Posts Tagged ‘ summer ’

Sunny Day

only cloud in the sky

It was nice today, wasn’t it? This series of pictures was taken today in my back garden. It’s a rather unloved place; it lacks order or definition. But on a day like today it is a great place to hang out.

Eldest son and his dad spent the previous night in Hurcott Woods on a survival adventure with Wyre Forest’s rangers. The boy came back a man; full of tales of derring do, tree felling, sleeping on a bed of ferns under a hastily constructed shelter, burning sausages and fighting off bats and mice.

By the time they dragged their exhausted bodies homeward this morning, me and littlest were already engaged in our own battle against the encroaching weeds and ivy that have joined forces to strangle the life out of anything remotely recognisable as a flower in the back garden.

Three hours, two tip runs, busted nails and hedge-backwards hair later, and I was ready to down tools. It looked alright. I probably won’t do any gardening for another two months, but at least today we got to enjoy freshly mown lawn, tidy beds and neatly coiled hosepipe.

Watching the kids squealing in and out of the paddling pool and playing tig; and joining in with the lego-building and odd game of tennis; got me all nostalgic. This was what I used to do when I was a kid, when the sun shone and the summer holidays stretched endlessly ahead – it is what I hope my grandkids will do too. We had nowhere to be, noone to see – just a lovely simple day. The tunes we put on reflected the nostalgic mood – Cafe Bleu, Boat to Bolivia, Architecture and Morality, Rattlesnakes – interspersed with some Nick Drake and Scott Matthews. As I said, very chilled, very simple.

The Summer of 1996, Swansea, Wales

My flu-enforced house confinement this week has given me lots of time to contemplate the past, present and future (and sort through some old boxes of junk).

Tonight, one of my discoveries was a mix tape I made in May 1996 or thereabouts – a time when I was living and working in sunny Swansea.

I moved to Swansea in early 1995. I’d applied for and been offered (on the basis of a chat over a pint in a pub) the job of district news editor with the South Wales Evening Post. It was to be my first news desk role so, even though I didn’t know a soul and the job would take me miles from friends, family and my boyfriend at the time, Richard, I jumped at the chance.

I arrived on a cold and blustery Sunday, the wind blowing across the Mumbles seafront as I took a solo stroll along the beach. I wondered what the hell I was doing there.

I’d left the comfort of my simple life as a journalist at the Wolverhampton Express & Star, living with my boyfriend and having Sunday lunch at my mum and dads, to move to this distant corner of Wales, to live in a sad bedsit over a craft shop.

As soon as I met my new workmates the next day I knew it was going to work out just fine. They were friendly, kind and funny people who very generously allowed this English interloper to fit into their gang, who made me feel instantly at home.

I worked long hours and partied pretty hard, but also enjoyed long walks in the parks and on the beach with my new pals. I made some particularly special friends – Kathy & Rich, Cathy, Peter & Jayne, Janine and Kaye and many more – who shared this lovely time with me.

PROBLEMS AND TASKS
• 1. Please output the part of the blog post between "Tonight, one of" and "at the chance.", inclusive, word for word.
• 2. Give the entries from their first line through the line holding "Fondos de Radio Nacional de España en Galicia", inclusive, with "Condor" swapped for "Falcon" and nothing else altered. Return only those lines.
The blog post and the entries come from unrelated sources.

EXERCISE MATERIAL
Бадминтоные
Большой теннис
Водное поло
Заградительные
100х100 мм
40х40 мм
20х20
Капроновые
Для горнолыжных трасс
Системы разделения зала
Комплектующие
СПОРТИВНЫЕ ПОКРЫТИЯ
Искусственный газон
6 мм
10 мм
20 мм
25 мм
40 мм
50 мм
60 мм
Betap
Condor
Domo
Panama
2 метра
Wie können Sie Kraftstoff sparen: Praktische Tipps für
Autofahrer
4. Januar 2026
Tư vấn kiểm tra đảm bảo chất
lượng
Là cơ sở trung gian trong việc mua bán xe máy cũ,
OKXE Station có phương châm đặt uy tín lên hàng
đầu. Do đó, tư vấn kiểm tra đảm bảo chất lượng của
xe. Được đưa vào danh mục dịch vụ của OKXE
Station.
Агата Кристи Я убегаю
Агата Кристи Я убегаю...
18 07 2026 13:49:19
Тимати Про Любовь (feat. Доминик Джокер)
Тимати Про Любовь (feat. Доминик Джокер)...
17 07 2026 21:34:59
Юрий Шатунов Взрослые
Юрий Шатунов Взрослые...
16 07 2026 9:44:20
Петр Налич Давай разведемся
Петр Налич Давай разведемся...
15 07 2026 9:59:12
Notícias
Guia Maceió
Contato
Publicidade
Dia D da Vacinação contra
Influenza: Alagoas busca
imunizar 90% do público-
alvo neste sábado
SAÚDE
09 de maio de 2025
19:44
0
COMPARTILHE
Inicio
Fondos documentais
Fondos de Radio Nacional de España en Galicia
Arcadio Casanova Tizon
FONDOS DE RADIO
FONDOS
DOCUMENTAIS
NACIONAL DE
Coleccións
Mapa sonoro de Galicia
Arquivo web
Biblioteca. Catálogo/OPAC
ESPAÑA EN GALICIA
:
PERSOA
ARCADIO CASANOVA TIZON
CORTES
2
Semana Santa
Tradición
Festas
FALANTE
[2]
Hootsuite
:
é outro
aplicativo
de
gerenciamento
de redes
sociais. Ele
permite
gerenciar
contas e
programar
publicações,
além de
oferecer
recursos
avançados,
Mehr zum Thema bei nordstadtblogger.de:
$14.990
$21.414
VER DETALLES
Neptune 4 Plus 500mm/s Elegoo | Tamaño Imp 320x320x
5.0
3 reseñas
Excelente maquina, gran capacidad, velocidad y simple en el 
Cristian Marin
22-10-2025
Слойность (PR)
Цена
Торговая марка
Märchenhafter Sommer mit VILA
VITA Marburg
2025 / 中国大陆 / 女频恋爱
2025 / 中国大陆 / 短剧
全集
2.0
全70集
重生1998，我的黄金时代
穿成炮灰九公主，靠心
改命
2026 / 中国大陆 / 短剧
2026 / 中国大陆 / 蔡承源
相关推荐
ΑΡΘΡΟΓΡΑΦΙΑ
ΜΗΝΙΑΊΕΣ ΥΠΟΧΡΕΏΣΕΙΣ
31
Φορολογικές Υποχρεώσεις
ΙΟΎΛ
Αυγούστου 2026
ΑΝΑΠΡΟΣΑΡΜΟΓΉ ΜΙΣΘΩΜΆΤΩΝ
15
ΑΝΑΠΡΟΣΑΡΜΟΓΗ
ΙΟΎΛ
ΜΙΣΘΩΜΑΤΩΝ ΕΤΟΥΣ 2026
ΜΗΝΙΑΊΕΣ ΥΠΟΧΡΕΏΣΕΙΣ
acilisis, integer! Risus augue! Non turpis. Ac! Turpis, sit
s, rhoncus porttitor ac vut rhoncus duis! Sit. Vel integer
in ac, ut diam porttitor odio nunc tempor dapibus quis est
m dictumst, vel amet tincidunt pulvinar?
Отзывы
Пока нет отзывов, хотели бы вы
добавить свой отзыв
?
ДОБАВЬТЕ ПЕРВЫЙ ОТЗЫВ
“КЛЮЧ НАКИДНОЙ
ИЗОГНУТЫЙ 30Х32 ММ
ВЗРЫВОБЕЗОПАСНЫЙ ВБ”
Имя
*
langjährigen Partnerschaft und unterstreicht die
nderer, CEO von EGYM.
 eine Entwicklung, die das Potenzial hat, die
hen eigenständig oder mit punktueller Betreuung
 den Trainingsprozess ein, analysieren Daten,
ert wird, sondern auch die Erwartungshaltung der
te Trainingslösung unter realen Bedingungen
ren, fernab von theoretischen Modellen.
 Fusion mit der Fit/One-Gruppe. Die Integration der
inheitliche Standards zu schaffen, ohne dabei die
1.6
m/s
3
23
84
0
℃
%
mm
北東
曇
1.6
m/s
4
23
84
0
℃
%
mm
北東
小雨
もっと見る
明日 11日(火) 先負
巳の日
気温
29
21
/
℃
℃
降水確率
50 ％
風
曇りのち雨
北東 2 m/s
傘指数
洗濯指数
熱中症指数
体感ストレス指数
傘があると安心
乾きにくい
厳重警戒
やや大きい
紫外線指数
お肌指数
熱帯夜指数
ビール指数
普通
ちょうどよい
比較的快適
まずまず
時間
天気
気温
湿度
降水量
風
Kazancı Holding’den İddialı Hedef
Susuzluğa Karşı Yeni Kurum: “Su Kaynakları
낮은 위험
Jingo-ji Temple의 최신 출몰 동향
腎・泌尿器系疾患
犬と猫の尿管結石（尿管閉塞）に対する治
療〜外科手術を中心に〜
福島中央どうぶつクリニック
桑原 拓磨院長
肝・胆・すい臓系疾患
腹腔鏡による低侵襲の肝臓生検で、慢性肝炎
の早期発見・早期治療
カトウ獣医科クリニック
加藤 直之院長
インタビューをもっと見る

SOLVED PROBLEMS
• 1.
Tonight, one of my discoveries was a mix tape I made in May 1996 or thereabouts – a time when I was living and working in sunny Swansea.

I moved to Swansea in early 1995. I’d applied for and been offered (on the basis of a chat over a pint in a pub) the job of district news editor with the South Wales Evening Post. It was to be my first news desk role so, even though I didn’t know a soul and the job would take me miles from friends, family and my boyfriend at the time, Richard, I jumped at the chance.

• 2.
Бадминтоные
Большой теннис
Водное поло
Заградительные
100х100 мм
40х40 мм
20х20
Капроновые
Для горнолыжных трасс
Системы разделения зала
Комплектующие
СПОРТИВНЫЕ ПОКРЫТИЯ
Искусственный газон
6 мм
10 мм
20 мм
25 мм
40 мм
50 мм
60 мм
Betap
Falcon
Domo
Panama
2 метра
Wie können Sie Kraftstoff sparen: Praktische Tipps für
Autofahrer
4. Januar 2026
Tư vấn kiểm tra đảm bảo chất
lượng
Là cơ sở trung gian trong việc mua bán xe máy cũ,
OKXE Station có phương châm đặt uy tín lên hàng
đầu. Do đó, tư vấn kiểm tra đảm bảo chất lượng của
xe. Được đưa vào danh mục dịch vụ của OKXE
Station.
Агата Кристи Я убегаю
Агата Кристи Я убегаю...
18 07 2026 13:49:19
Тимати Про Любовь (feat. Доминик Джокер)
Тимати Про Любовь (feat. Доминик Джокер)...
17 07 2026 21:34:59
Юрий Шатунов Взрослые
Юрий Шатунов Взрослые...
16 07 2026 9:44:20
Петр Налич Давай разведемся
Петр Налич Давай разведемся...
15 07 2026 9:59:12
Notícias
Guia Maceió
Contato
Publicidade
Dia D da Vacinação contra
Influenza: Alagoas busca
imunizar 90% do público-
alvo neste sábado
SAÚDE
09 de maio de 2025
19:44
0
COMPARTILHE
Inicio
Fondos documentais
Fondos de Radio Nacional de España en Galicia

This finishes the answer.